* **Assignment**: Reply solely with the number of lines, in the records underneath, that include the word "ring".

* **Dataset excerpts**:
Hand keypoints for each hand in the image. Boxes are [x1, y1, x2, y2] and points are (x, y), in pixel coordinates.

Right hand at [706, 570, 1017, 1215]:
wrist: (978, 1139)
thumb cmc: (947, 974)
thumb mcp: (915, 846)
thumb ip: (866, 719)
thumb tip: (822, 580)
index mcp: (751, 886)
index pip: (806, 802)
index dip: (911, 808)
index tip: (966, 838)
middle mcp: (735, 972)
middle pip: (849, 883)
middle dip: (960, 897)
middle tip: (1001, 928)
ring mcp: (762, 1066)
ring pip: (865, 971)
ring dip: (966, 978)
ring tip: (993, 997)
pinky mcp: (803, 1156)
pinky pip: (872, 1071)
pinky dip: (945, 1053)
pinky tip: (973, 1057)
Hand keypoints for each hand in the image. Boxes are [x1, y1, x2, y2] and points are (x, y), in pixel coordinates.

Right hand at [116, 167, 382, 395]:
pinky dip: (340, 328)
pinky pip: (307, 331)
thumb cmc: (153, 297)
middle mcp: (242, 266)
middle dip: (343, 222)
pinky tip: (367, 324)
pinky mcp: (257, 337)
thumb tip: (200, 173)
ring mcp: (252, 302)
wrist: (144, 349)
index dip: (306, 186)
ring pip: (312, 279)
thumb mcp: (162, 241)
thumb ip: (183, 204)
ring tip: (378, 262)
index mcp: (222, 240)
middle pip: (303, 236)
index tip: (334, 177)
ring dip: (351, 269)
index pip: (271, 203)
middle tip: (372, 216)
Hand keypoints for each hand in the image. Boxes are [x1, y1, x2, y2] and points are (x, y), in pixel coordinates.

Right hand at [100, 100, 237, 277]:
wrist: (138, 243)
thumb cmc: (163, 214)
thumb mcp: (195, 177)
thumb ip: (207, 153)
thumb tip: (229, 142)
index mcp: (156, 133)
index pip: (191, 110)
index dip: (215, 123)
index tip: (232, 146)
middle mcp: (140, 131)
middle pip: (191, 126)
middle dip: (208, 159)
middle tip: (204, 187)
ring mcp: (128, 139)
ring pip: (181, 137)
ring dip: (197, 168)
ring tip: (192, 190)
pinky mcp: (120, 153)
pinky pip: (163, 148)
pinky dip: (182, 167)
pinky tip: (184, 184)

* **Answer to this task**: 12